The Offer is being made as a non-renounceable entitlement issue of one (1) New Option for every five (5) Shares held by Shareholders registered at the Record Date at an issue price of $0.01 per New Option. Fractional entitlements will be rounded up to the nearest whole number.

The New Options offered under this Prospectus will form a new class of securities of the Company, and will be quoted, have an exercise price of $0.10 each and will be exercisable at any time on or before 5.00pm (WST) on 31 December 2021.

Based on the capital structure of the Company as at the date of this Prospectus, a maximum of 132,328,948 New Options will be issued pursuant to this Offer to raise up to $1,323,289.

As at the date of this Prospectus the Company has no Options on issue.

All of the New Options offered under this Prospectus will be issued on the terms and conditions set out in section 6.1 of this Prospectus.

All of the Shares issued upon the future exercise of the New Options offered under this Prospectus will rank equally with the Shares on issue at the date of this Prospectus. Please refer to section 6 for further information regarding the rights and liabilities attaching to the Shares.

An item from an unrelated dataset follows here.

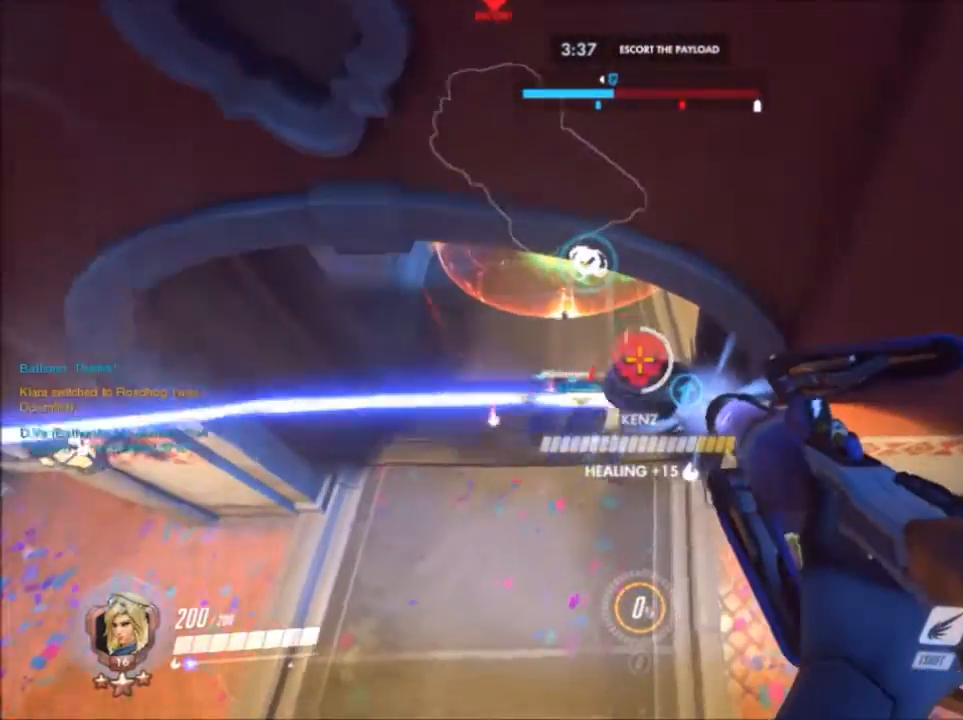
{"keys": ["a"], "mouse": ["left"], "events": [[167, "d", "up"], [167, "mouse_right", "down"], [367, "mouse_right", "up"], [400, "mouse_left", "down"]]}
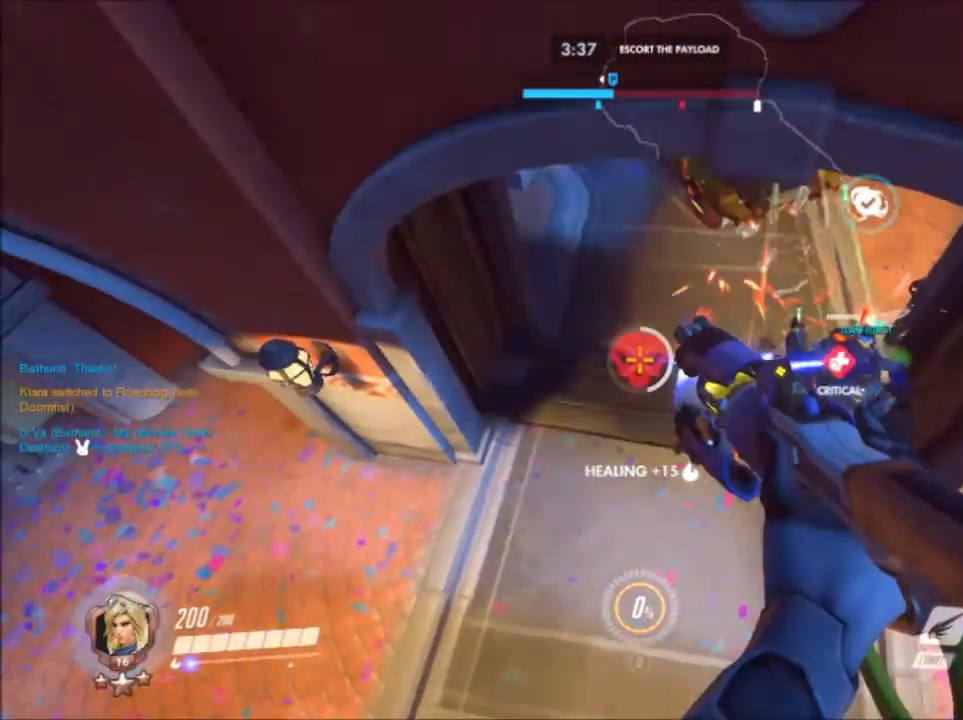
{"keys": ["d"], "mouse": ["left"], "events": [[83, "s", "down"], [217, "a", "up"], [217, "d", "down"], [283, "s", "up"]]}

The purpose of the Offer and the intended use of funds raised are set out in section 5.1 of this Prospectus.

4.2 Minimum subscription

There is no minimum subscription.

4.3

Underwriting

The Offer is fully underwritten by the Underwriter. Refer to section 8.4.1 of this Prospectus for details of the terms of the Underwriting Agreement.

The Underwriter will be issued 10,000,000 New Options by the Company in part consideration for the services provided by the Underwriter to the Company relating to the Offer.

Martin Wood, David Turvey and Peter Huljich, each a Director of the Company, or their respective nominees, have entered into agreements with the Underwriter to part sub-underwrite the Offer.

Martin Wood and David Turvey will sub-underwrite the Offer up to $27,500 each (2,750,000 New Options each) and Peter Huljich will sub-underwrite the Offer up to $41,250 (4,125,000 New Options).

Pursuant to the terms of the sub-underwriting, the Underwriter shall pay each subunderwriter a fee of 3% (excluding GST) of the sub-underwriter’s respective subunderwritten value.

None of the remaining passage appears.